GEORGIA (1995)

Powerfully potent, perturbingly personal, yet primarily puzzling, Ulu Grosbard's Georgia is an unsettling case study of sibling rivalry among songstresses Georgia and Sadie Flood. Georgia (Mare Winningham) is Seattle's premier adult contemporary artist, a gifted but remote yuppie successfully juggling the concerns of work and family -- her adoring sister Sadie (Jennifer Jason Leigh) is a desperately untalented Gen-X burnout, boozing and vamping her way through gigs on the bar circuit. The intimacy with which we view their lives is both the success and failure of this penetrating yet erratic film. Like the complex tensions that develop between family members, Georgia can be tantalizingly ambiguous or acutely irritating, depending on your tolerance for the excesses of Leigh's character.

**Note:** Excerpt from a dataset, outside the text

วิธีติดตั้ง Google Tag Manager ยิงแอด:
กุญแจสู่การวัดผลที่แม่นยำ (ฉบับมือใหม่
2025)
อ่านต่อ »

Never known for playing stable people, Jennifer Jason Leigh pours on the manic to achieve Sadie's slow burn, an admirably earnest performance that wavers between astoundingly bad and astonishingly heartfelt. Most of the time Leigh's acting is a formula failure -- she breaks into goofy Ace Ventura grins to suggest delight and excessive Goth-girl pouting to approximate remorse.

On stage, however, whether painfully murmuring Elvis Costello's "Almost Blue" in a near-empty bar or woozily droning "I'll be your Mirror" Nico-style at a Jewish wedding, Leigh succeeds in peeling back Sadie's hussy-next-door exterior to reveal an aching attention-consuming soul, relegated by her sister's success to an agonizing existence of comparative obscurity.

Yet, Leigh's stage bravado is a double-edged sword. Her teary nine minute version of Van Morrison's "Take Me Back" -- which, in attempting to approach Janis Joplin ends up somewhere between Gomer Pyle and Patty Hearst -- may be illuminating as a character analysis but nevertheless brings to mind everything bad about karaoke bars. In sum, Sadie's aggravating schemes for attention and undeniable lack of talent both sustain and defeat the film. We easily empathize with Georgia's annoyance and embarrassment for her sister, yet, like Georgia, we feverishly hope the girl will just give up singing for good.

Refusing to allow easy answers to the familial questions it poses, Georgia can be a peach or it can be the pits -- it all depends on one's aural endurance.